Download the report here.

Saturday, November 29, 2008

Parents Fight for Recess

There is a recent article out of New Jersey that details how a group of parents are fighting to pass a law that requires schools to provide a 20-minute recess daily for their students. In their research, these parents found out that only 8 states require a recess period.

As an early childhood professional and a mother of two, I am saddened that schools would need a law to require them to provide recess time for children. I have 3 major reasons for believing that recess is desperately needed in schools: 1) physical fitness, 2) social development, and 3) for lack of a better word--sanity.

1) Physical fitness. We are all bombarded with news of how obesity is taking over our nation and how our children's lives will be shortened by a lack of physical fitness; news on how children spend their time on video games rather than running around outside. Why then would we want to take one more step to remove their opportunities for physical play? (They can't opt for video games at school recess.) Granted, not every child will be physically active during every recess, but a quick perusal of any playground will show a lot of physical activity.
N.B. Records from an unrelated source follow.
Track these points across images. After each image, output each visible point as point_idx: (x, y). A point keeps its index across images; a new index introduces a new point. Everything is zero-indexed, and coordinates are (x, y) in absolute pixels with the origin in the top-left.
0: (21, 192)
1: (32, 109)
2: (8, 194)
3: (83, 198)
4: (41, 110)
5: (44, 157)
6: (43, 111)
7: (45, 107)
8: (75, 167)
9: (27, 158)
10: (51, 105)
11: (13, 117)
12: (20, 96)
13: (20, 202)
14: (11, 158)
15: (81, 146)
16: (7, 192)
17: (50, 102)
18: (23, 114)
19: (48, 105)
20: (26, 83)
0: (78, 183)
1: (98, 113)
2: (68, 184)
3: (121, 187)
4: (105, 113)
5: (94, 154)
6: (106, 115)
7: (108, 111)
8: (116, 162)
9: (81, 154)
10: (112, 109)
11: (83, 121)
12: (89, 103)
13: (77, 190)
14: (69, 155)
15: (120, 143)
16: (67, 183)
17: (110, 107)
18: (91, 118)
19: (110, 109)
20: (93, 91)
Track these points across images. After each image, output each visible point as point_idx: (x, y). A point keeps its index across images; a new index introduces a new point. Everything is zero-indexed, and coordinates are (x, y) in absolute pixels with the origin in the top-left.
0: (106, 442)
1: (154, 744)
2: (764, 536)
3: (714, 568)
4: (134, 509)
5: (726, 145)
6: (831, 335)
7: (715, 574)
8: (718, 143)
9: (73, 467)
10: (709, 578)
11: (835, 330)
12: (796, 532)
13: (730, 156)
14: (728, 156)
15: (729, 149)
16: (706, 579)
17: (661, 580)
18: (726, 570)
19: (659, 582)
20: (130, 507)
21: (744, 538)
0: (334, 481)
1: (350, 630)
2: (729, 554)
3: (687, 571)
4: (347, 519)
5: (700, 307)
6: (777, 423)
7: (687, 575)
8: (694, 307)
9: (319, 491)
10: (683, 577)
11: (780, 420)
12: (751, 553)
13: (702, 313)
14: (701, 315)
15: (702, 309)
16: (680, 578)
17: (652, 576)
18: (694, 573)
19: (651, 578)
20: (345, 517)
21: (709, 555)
2) Social development. There is a book that describes how the author learned everything he really needed to know in Kindergarten. A similar book could be written about how everything you need to know about living in a society can be learned on the playground. Children don't learn a lot about how to deal with each other when they are sitting at their desks doing school work. On a playground, children learn to share, compromise and deal with disappointment.

3) Sanity. How many of us, as adults, could spend 7 hours of each day with only a quick lunch break? That is what we are sometimes now asking our children to do. We ask them to sit at a desk and pay attention to their teacher for a little over 3 hours, give them 30-40 minutes for lunch (which sometimes barely gives them time to eat their food and, p.s., some schools do not allow talking during this time) and then sit them back at their desk for another 3 hours plus. I couldn't do that, nor would I want my children to do it.

Think back to your recess times--the chance to run off a little energy, breathe some fresh air, interact with your friends. Personally, I looked forward to every recess. Let's make sure our future generations can do the same.

Saturday, November 22, 2008

Cutting Daycare Staffing Costs

Since staffing costs comprise the largest part of most daycare programs' expenses, the most obvious place to look to cut costs would be in your staffing. Of course, we're not recommending cutting staff wages or benefits as many teachers are already underpaid. 

However, a little extra attention to detail on staff-child ratios could show areas in which you are paying for more staff members than you need. In our program, we use an hourly staff-child ratio tracking sheet to ensure that we are neither over ratio nor under ratio. Each classroom is required to make an hourly note of the number of children in attendance and the number of staff members in the classroom. 

By studying these sheets each day, you can see very clearly if you are staffing each room properly. If you are consistently overstaffed in one classroom at a particular time of the day, you can see that you need to change your staff schedule and either move staff members to another room or cut some hours. Along with this "after the fact" checking, you also need to have a policy in place for your late-day staff so that they understand which employee(s) should clock out and go home early if children have gone home early and they find themselves overstaffed.